* _Records shown_
⟨

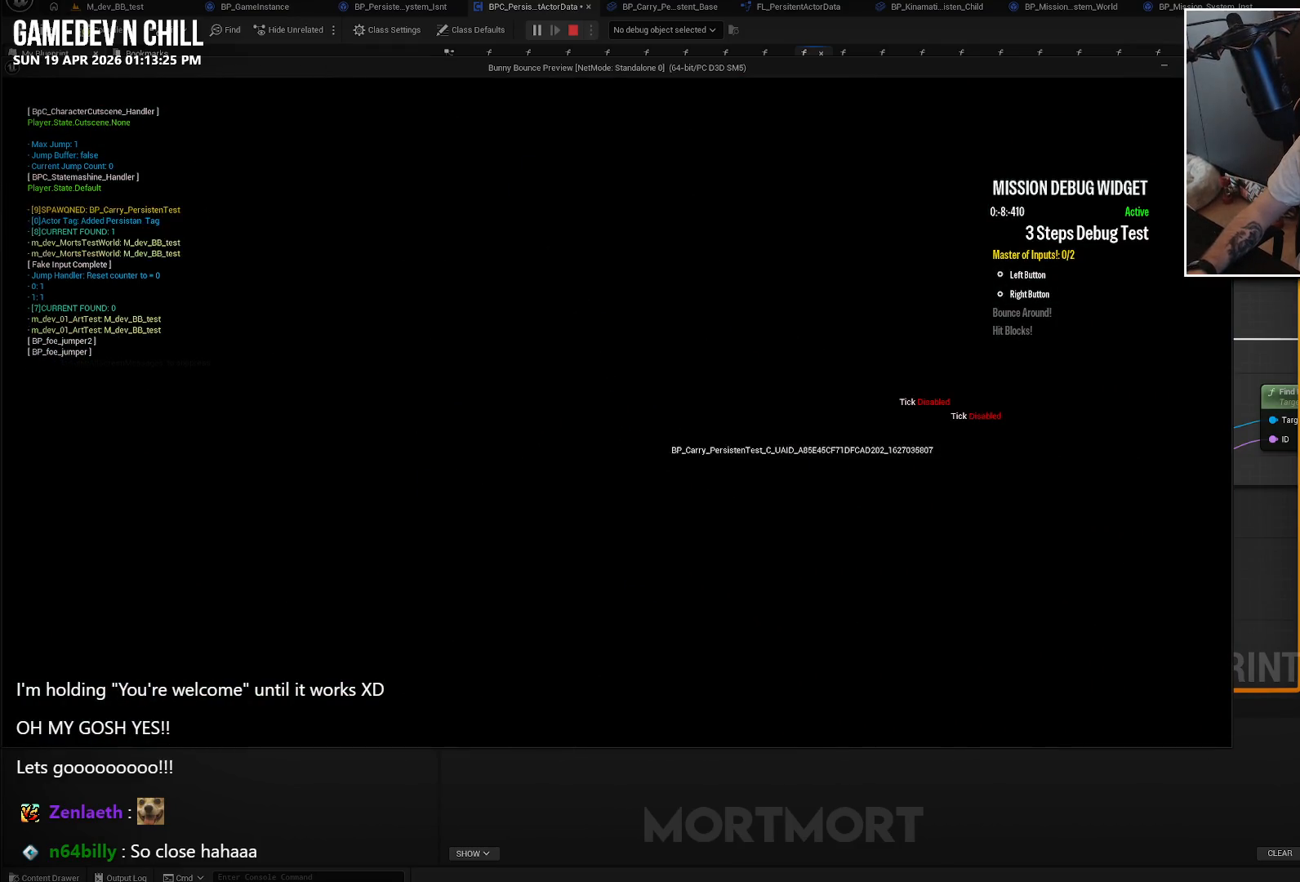
{"buttons": [], "left_stick": "down", "right_stick": "center", "events": [[466, "left_stick", "down"]]}
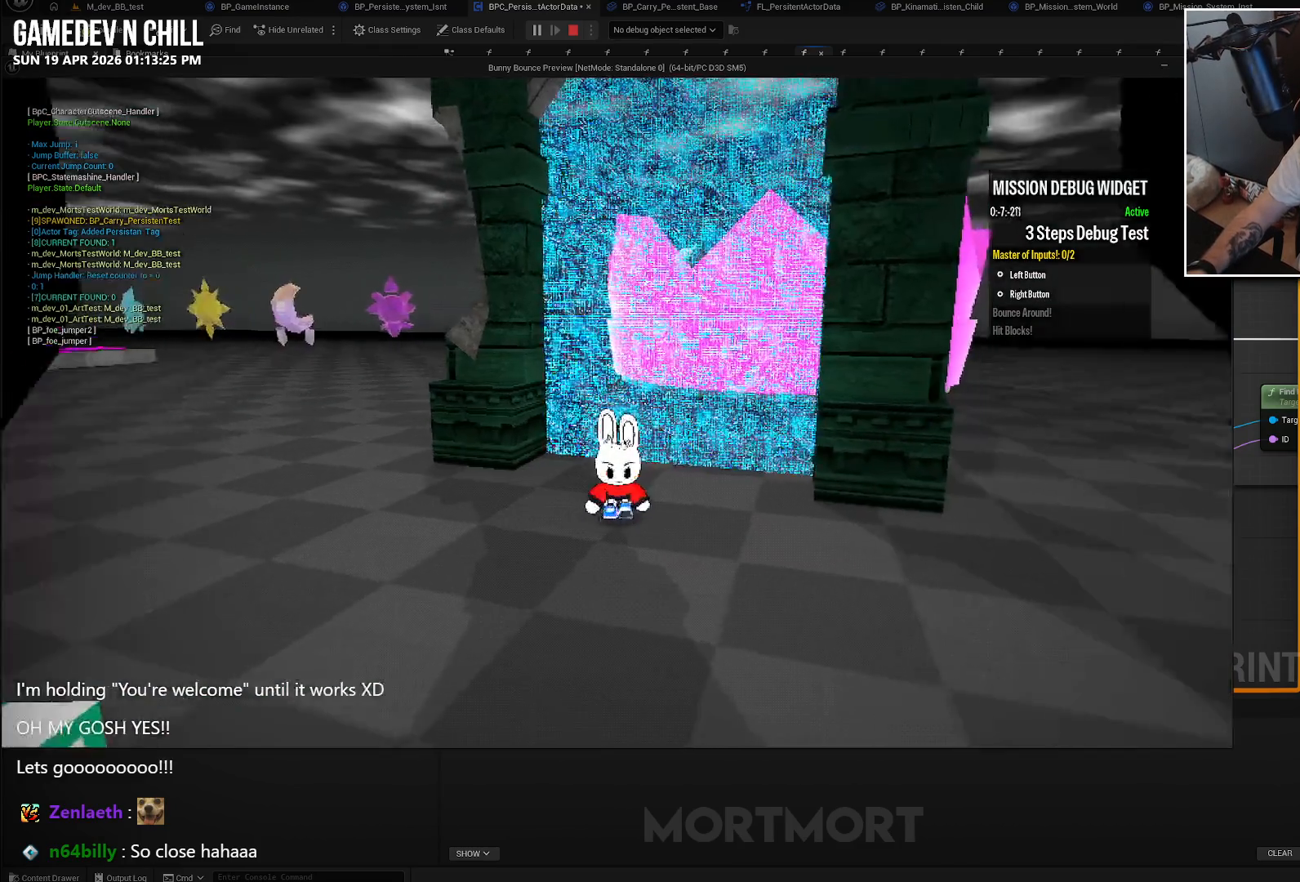
{"buttons": [], "left_stick": "down", "right_stick": "center", "events": []}
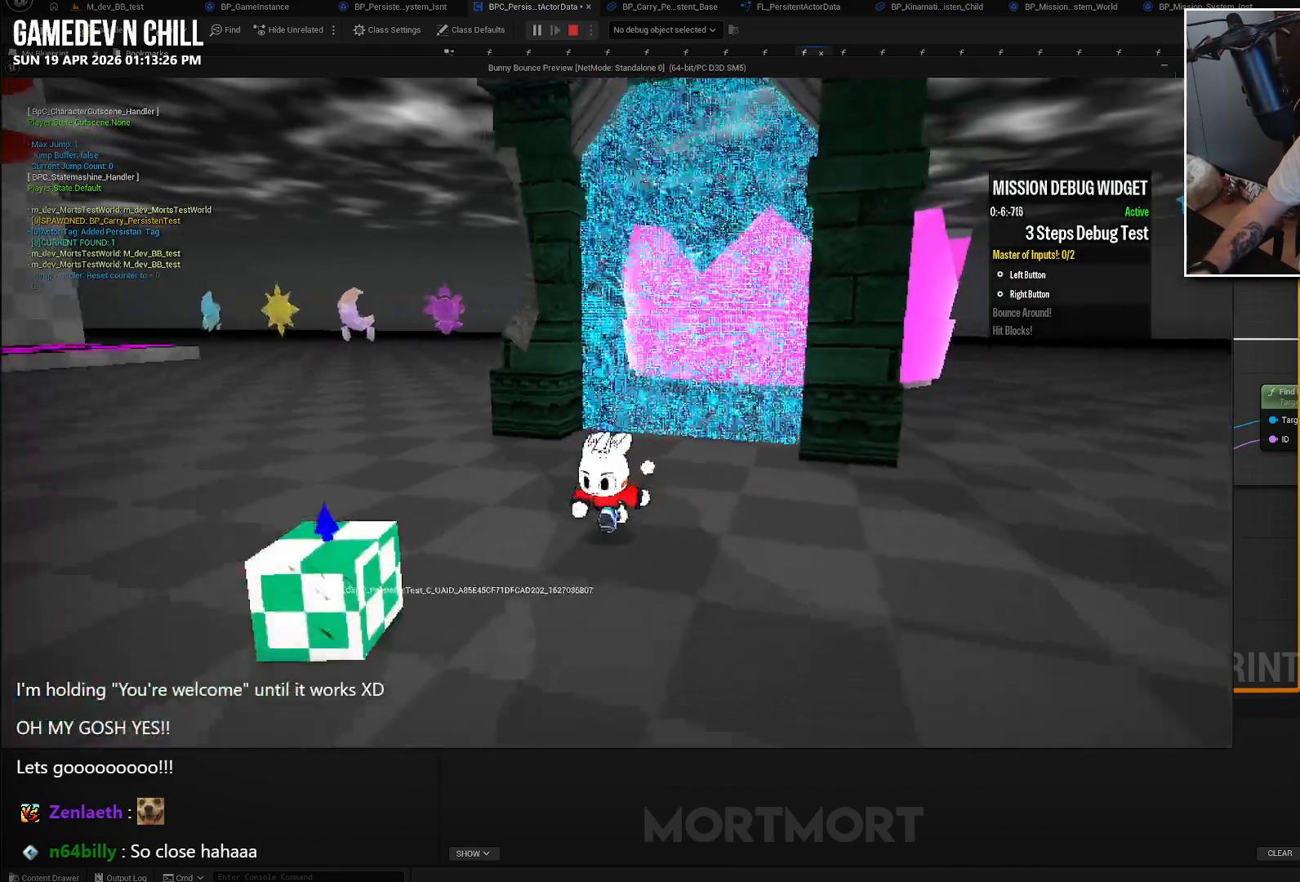
{"buttons": [], "left_stick": "down", "right_stick": "center", "events": [[16, "left_stick", "down-left"], [250, "left_stick", "center"], [450, "left_stick", "down"]]}
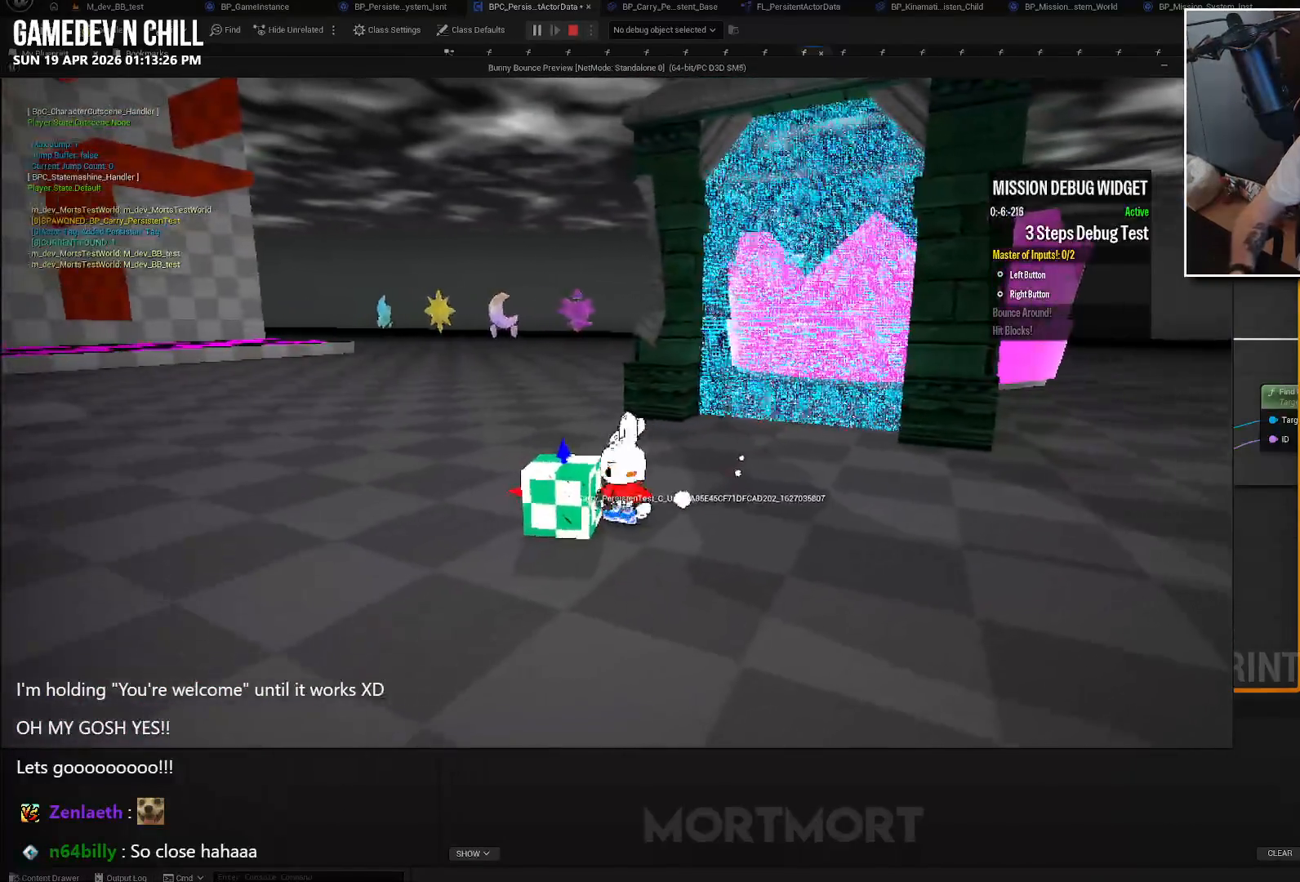
{"buttons": [], "left_stick": "right", "right_stick": "center", "events": [[16, "Y", "down"], [16, "left_stick", "down-left"], [116, "Y", "up"], [116, "left_stick", "center"], [316, "left_stick", "down-right"], [483, "left_stick", "right"]]}
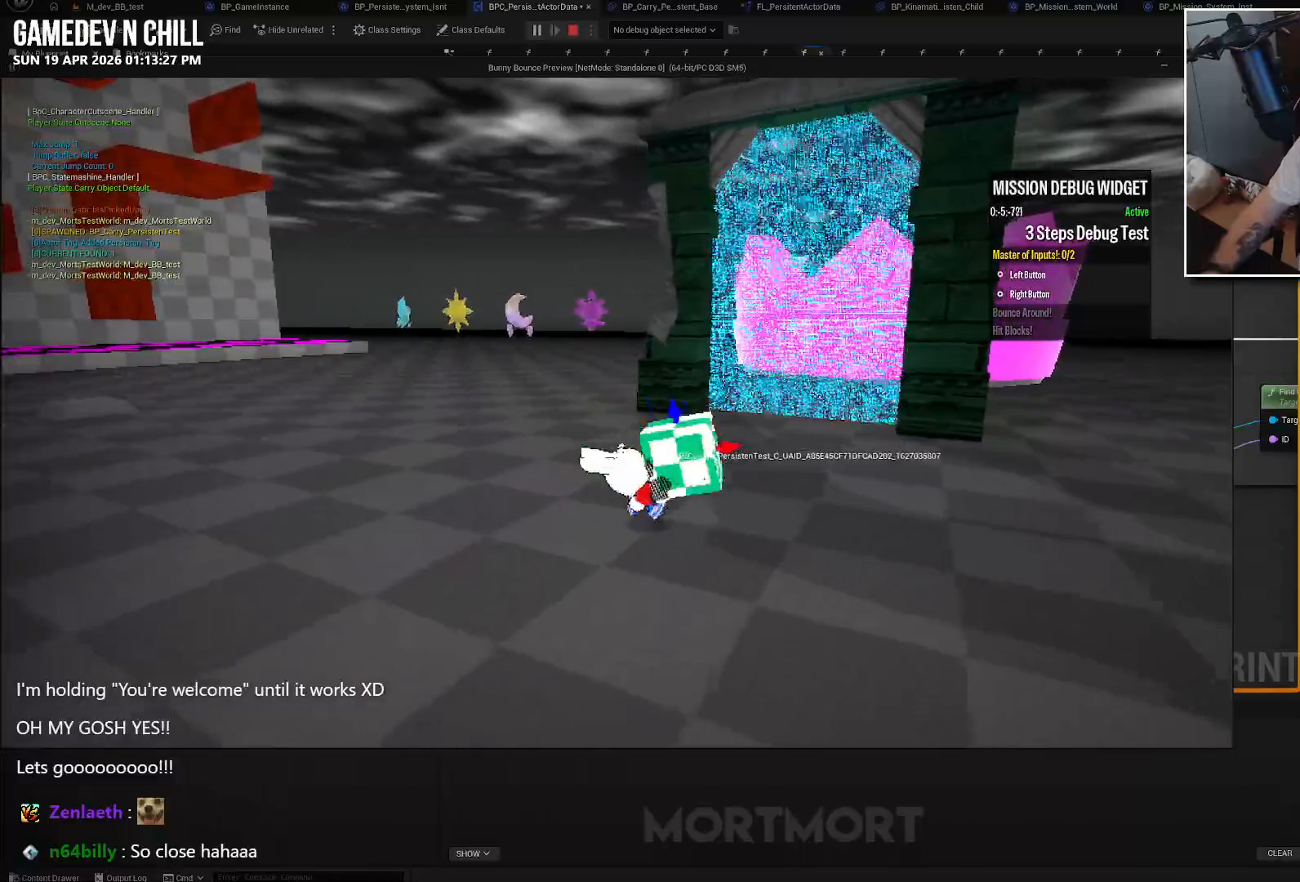
{"buttons": [], "left_stick": "up-right", "right_stick": "center", "events": [[466, "left_stick", "up-right"]]}
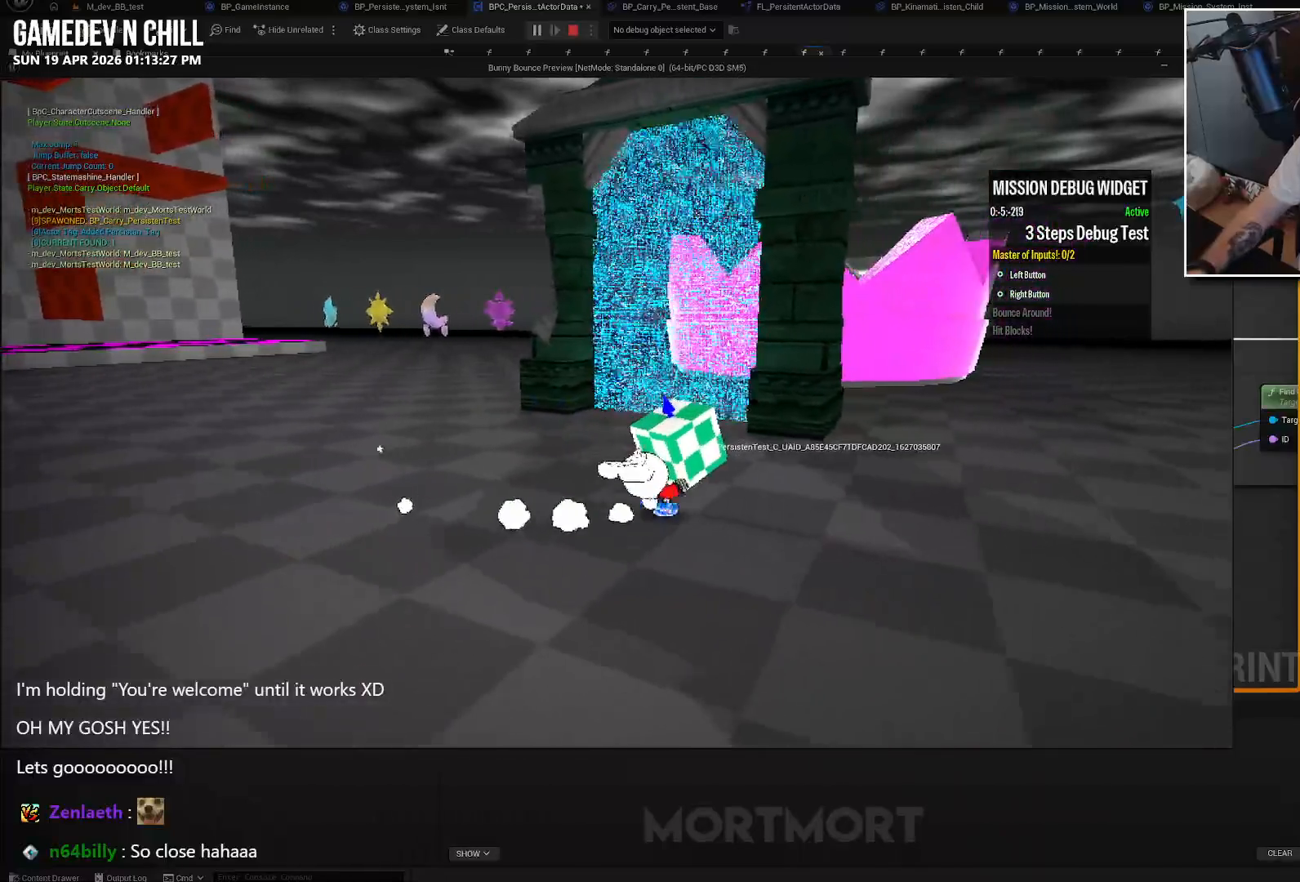
{"buttons": [], "left_stick": "up-right", "right_stick": "center", "events": []}
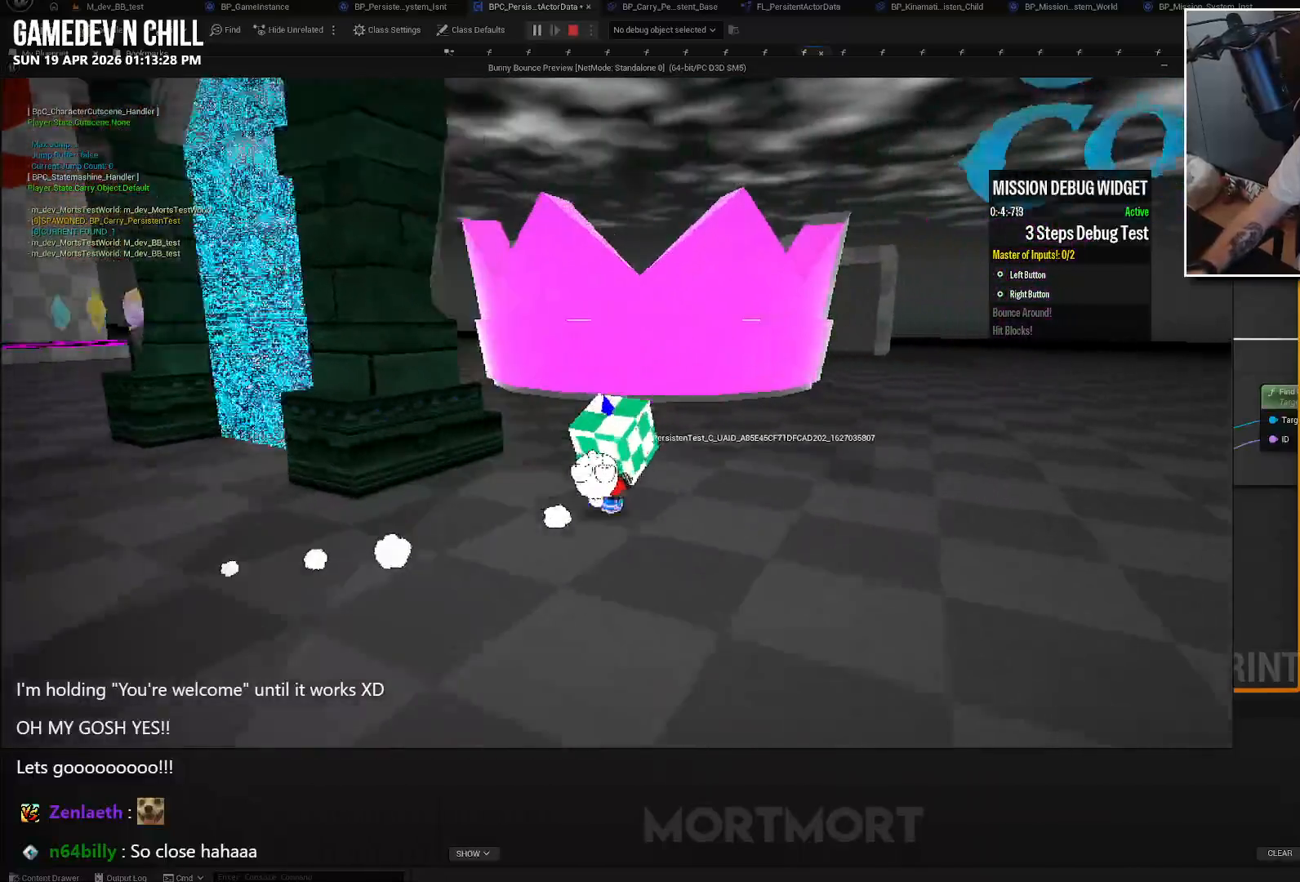
{"buttons": [], "left_stick": "up-right", "right_stick": "center", "events": []}
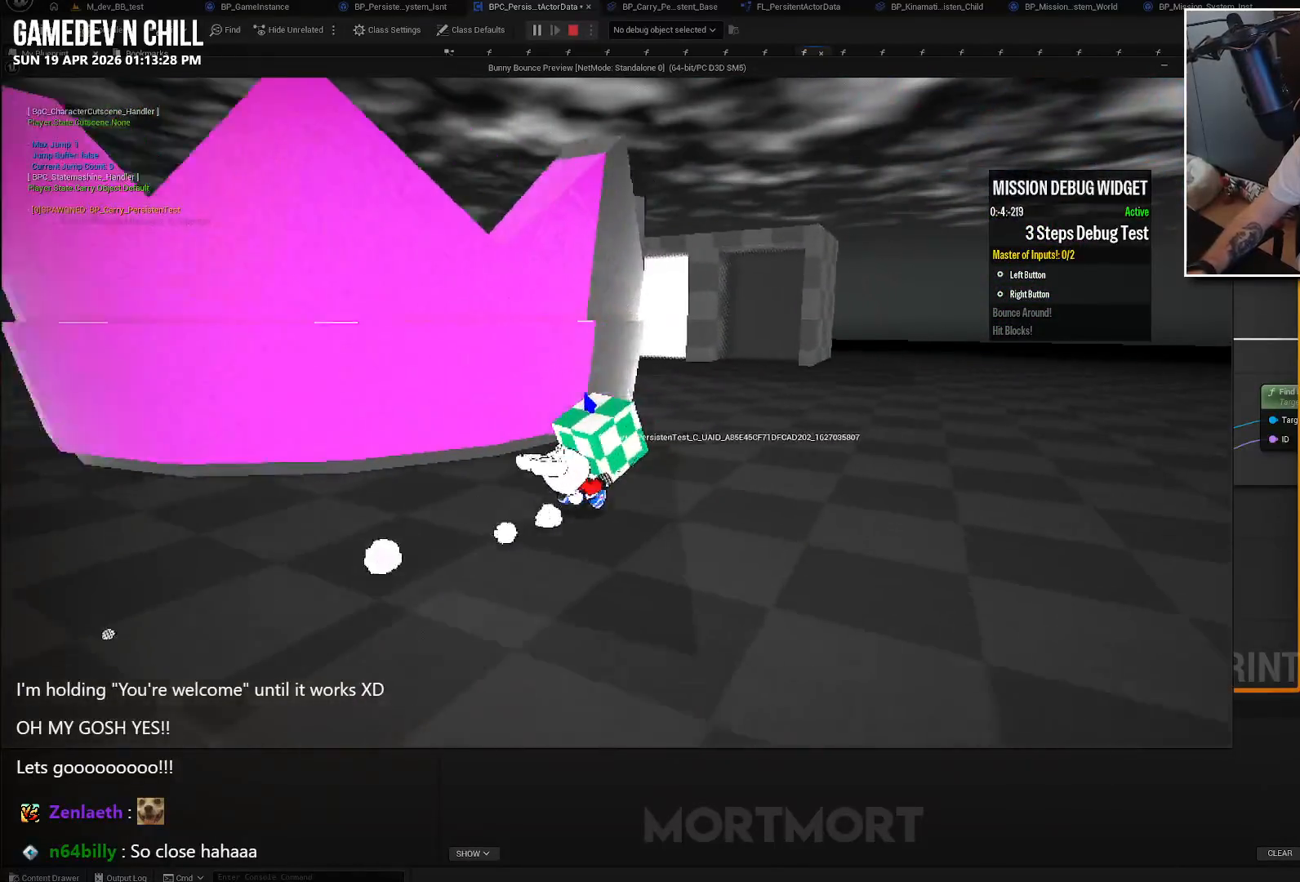
{"buttons": [], "left_stick": "up", "right_stick": "center", "events": [[283, "left_stick", "up"]]}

⟩

* _Problem description_
Only an exact, picture-free copy of the entries counts as the answer.

* _Your response_
{"buttons": [], "left_stick": "down", "right_stick": "center", "events": [[466, "left_stick", "down"]]}
{"buttons": [], "left_stick": "down", "right_stick": "center", "events": []}
{"buttons": [], "left_stick": "down", "right_stick": "center", "events": [[16, "left_stick", "down-left"], [250, "left_stick", "center"], [450, "left_stick", "down"]]}
{"buttons": [], "left_stick": "right", "right_stick": "center", "events": [[16, "Y", "down"], [16, "left_stick", "down-left"], [116, "Y", "up"], [116, "left_stick", "center"], [316, "left_stick", "down-right"], [483, "left_stick", "right"]]}
{"buttons": [], "left_stick": "up-right", "right_stick": "center", "events": [[466, "left_stick", "up-right"]]}
{"buttons": [], "left_stick": "up-right", "right_stick": "center", "events": []}
{"buttons": [], "left_stick": "up-right", "right_stick": "center", "events": []}
{"buttons": [], "left_stick": "up", "right_stick": "center", "events": [[283, "left_stick", "up"]]}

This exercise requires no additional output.